Ces dernières semaines, quatre chercheurs de l’Ecole de Formation des Enseignants et de l’Institut d’Administration Scolaire de l’Université de Mons (UMons) ont interrogé près de 1 000 des enseignants et enseignantes de la Fédération Wallonie-Bruxelles. Pas moins de 76 questions portaient sur les pratiques qu’ils ont mises en œuvre durant le confinement et 24 autres sur la manière dont ils appréhendent la prochaine rentrée scolaire.

L’objectif de la démarche scientifique entreprise par les quatre chercheurs de l’UMons est de dresser un état des lieux de la situation en FWB et de comparer ces résultats avec les données d’autres pays situés en Europe et hors d’Europe. À ce jour, plus de 900 questionnaires ont été complétés et 505 d’entre eux ont pu être exploités tandis que les auteurs espèrent que d’autres enseignants compléteront encore le formulaire en ligne.

La publication des résultats finaux interviendra après la rentrée. Mais les 4 chercheurs peuvent déjà mettre en évidence plusieurs tendances. Un sur deux (49,5%) a par exemple eu l’impression d’avoir eu plus de difficultés professionnelles lors du confinement qu’en temps normal. Et ce, malgré un investissement professionnel plus important que d’habitude (pour 40,8% des répondants).

Pour 59,7% des enseignants, l’enseignement à distance pendant le confinement a rendu leur métier moins intéressant/riche/stimulant que d’habitude. De même, 46,4% des enseignants ont été plus stressés que d’habitude par la pratique de l’enseignement à distance alors que 40,5% des répondants disent avoir été moins stressés que lors d’un enseignement en présentiel.

Les enseignants expliquent que l’équipement numérique des élèves varie plus ou moins fortement d’un établissement à un autre et d’une classe à une autre. Il apparaît d'ailleurs que plus de 80% des enseignants pensent que la période de confinement a amplifié les inégalités scolaires des élèves de leur établissement. Pour 73,5% des enseignants, les "bons élèves" n’ont pas progressé aussi rapidement que ce qu’ils auraient pu faire si les cours s’étaient poursuivis en présentiel et 65,6% affirment que les élèves les plus en difficultés ont progressé plus lentement.

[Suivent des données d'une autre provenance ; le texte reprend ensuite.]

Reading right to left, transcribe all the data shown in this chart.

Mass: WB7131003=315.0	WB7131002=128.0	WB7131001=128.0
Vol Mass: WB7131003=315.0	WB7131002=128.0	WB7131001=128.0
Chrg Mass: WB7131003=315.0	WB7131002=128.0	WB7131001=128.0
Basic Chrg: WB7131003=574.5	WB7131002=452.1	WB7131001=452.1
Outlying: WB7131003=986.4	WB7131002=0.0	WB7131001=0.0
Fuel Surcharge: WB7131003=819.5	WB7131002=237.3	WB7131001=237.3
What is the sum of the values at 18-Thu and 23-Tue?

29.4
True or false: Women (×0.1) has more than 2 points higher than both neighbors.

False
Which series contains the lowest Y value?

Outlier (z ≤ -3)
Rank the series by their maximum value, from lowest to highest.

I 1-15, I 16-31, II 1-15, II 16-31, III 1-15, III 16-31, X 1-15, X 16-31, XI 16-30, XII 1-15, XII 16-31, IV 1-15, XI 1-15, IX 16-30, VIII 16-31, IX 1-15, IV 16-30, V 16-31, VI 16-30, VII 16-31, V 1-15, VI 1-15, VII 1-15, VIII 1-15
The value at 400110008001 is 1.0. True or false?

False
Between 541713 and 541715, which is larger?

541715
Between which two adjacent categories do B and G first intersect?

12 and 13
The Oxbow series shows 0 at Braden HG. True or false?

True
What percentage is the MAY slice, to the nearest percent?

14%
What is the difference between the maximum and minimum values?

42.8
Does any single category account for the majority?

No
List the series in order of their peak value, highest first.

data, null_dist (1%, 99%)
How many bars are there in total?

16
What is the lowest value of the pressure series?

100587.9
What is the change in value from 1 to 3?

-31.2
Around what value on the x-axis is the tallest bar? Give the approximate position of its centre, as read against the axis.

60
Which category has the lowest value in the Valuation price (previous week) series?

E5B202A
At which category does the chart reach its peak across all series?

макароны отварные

Vis-à-vis de la rentrée de septembre, ces inégalités pourraient d'ailleurs se creuser encore davantage. Au total, 69,4% des enseignants indiquent qu’ils craignent de constater plus d’inégalités d’apprentissage que d’habitude en ce début d’année scolaire. Et 81% des enseignants disent que la crise sanitaire aura un impact sur l’hétérogénéité des apprentissages scolaires.

Malgré tout, on observe beaucoup d’enthousiasme et un brin d’anxiété à l’idée de reprendre les cours en présentiel. Pas moins de 98,9% des enseignants ayant répondu à l’enquête seront contents de retrouver le contact avec leurs élèves en présentiel dès la rentrée. En revanche, 29% se disent déjà stressés et anxieux et 46,7% estiment être plus stressés pour la rentrée scolaire 2020-2021 que pour les rentrées scolaires précédentes.